8. The method for identifying surface defects of a corrugated roll according to claim 7, characterized in that, After outputting the defect identification results, the method also includes a step of quantitatively evaluating the identified defects; The quantitative assessment includes calculating the maximum depth, average width, and three-dimensional extension length of the defect; for defects identified as cracks, the physical growth path of the crack is determined by searching the longest trajectory of continuous abnormal weight paths in the topological graph structure. For defects identified as wear-type defects, the degree of geometric accuracy attenuation of the surface is assessed by calculating the statistical variance of the height field within the sampling area. The defect identification results are correlated with the total amount of paper fed by the corrugated roll, and the life decay coefficient of the corrugated roll is output through the full-connection layer to predict the remaining service time of the corrugated roll.

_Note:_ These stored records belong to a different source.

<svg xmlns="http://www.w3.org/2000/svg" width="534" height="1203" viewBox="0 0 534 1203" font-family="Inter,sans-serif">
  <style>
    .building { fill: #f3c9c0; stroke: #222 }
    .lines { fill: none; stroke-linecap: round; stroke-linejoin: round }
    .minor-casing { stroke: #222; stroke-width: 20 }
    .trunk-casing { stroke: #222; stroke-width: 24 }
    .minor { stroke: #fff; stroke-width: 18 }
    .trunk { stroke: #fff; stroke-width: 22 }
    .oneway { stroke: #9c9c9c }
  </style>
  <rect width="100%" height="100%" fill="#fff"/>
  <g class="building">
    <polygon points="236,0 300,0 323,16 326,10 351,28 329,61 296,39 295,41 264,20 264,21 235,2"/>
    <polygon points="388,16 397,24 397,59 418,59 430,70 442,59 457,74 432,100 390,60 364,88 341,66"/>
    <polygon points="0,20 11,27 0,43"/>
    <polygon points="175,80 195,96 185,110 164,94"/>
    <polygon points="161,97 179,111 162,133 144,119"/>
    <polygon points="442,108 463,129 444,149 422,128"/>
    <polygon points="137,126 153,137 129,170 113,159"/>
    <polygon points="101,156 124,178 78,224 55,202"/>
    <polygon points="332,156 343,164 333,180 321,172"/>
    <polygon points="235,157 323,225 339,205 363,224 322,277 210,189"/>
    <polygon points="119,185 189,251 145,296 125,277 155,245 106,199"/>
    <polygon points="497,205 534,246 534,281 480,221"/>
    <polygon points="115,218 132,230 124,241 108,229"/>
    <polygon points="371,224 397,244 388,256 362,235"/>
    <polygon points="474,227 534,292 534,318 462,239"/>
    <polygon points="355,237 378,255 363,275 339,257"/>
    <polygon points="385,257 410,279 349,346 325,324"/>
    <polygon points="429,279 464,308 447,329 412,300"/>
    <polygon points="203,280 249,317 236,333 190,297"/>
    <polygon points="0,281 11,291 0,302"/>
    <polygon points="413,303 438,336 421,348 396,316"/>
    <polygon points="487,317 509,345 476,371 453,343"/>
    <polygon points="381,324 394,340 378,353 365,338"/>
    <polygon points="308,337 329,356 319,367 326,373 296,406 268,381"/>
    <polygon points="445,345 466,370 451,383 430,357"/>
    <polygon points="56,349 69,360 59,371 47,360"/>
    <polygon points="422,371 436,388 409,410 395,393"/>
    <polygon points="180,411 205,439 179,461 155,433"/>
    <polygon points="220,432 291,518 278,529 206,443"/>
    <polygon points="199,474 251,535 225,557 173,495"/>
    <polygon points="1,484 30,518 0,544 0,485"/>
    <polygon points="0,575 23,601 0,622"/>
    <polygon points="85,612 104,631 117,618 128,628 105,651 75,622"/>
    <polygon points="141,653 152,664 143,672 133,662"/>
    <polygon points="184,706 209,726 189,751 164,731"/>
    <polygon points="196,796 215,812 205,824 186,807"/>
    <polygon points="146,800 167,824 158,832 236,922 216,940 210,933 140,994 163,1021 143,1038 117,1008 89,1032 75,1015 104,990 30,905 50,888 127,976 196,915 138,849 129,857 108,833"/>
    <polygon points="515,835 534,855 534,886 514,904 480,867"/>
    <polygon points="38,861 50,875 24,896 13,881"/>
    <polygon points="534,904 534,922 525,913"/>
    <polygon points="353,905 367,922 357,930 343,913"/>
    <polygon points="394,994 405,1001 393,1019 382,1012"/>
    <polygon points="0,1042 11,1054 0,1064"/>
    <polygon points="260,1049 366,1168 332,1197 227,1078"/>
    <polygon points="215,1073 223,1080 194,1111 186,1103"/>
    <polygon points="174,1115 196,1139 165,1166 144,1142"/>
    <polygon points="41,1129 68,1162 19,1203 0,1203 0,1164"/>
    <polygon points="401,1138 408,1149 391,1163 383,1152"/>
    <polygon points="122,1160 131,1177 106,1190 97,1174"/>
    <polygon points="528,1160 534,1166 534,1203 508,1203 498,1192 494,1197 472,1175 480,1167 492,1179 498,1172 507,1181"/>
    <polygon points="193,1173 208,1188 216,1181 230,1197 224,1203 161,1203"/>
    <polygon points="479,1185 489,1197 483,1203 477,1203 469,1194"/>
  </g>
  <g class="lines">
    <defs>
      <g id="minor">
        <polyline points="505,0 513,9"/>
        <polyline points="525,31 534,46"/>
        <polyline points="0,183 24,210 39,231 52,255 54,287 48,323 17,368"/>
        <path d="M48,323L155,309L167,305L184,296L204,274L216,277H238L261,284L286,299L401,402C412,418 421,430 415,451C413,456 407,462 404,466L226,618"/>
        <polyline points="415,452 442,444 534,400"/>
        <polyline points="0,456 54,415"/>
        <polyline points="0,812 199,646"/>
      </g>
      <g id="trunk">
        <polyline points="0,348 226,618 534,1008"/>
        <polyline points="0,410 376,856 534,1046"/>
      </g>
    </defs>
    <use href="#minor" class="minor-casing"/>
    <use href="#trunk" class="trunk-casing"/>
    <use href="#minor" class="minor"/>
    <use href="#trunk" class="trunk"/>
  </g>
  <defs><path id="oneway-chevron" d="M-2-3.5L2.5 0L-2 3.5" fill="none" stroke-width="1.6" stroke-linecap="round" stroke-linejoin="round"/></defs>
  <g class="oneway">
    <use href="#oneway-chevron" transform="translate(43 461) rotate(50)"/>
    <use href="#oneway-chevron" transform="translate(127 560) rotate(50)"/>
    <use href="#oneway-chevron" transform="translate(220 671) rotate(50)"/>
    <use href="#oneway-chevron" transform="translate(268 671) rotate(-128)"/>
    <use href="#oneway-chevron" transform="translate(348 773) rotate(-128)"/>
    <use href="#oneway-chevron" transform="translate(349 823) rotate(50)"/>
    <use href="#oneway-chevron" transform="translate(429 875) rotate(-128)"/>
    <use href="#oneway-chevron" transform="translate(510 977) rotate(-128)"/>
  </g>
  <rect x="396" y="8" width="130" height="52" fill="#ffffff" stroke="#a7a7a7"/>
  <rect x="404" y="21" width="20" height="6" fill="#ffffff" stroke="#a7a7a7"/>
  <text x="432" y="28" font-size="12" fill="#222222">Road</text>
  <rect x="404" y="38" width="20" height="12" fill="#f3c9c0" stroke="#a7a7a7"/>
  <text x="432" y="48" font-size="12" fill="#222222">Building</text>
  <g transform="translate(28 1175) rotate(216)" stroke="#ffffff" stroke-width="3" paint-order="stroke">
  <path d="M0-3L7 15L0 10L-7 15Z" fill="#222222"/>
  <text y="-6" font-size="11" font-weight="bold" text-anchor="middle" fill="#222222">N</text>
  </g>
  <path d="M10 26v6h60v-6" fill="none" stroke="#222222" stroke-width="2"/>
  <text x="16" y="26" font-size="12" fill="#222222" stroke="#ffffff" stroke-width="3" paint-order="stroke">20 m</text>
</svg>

9. A corrugated roll surface defect identification system for implementing the method as described in any one of claims 1 to 8, characterized in that, include: The image acquisition module is configured to acquire multiple frames of two-dimensional texture images of the corrugated roll surface using a high-speed industrial camera in conjunction with multiple light sources at predetermined angles. The multiple predetermined angle light sources are arranged in a ring around the high-speed industrial camera and are triggered and associated with the exposure shutter of the high-speed industrial camera through a synchronization controller; The 3D reconstruction module, whose input is connected to the image acquisition module, is used to perform surface normal vector inversion and height field integration based on photometric stereo vision, and output a 3D micro-topography point cloud. The three-dimensional reconstruction module has a built-in normal vector correction operator, which is used to eliminate and compensate for stray light intensity generated by secondary reflection based on the tooth side reflection path model of the corrugated roller. The topology construction module, whose input is connected to the three-dimensional reconstruction module, is used to convert the three-dimensional micro-topography point cloud into a topology graph structure after performing downsampling processing, and to calculate the initial weight of the edges based on the geometric feature differences between nodes. The defect identification module, whose input is connected to the topology construction module, includes a pre-trained graph neural network for receiving the topology graph structure and outputting the classification probability and spatial localization result of the defect through graph convolution operations and attention mechanisms.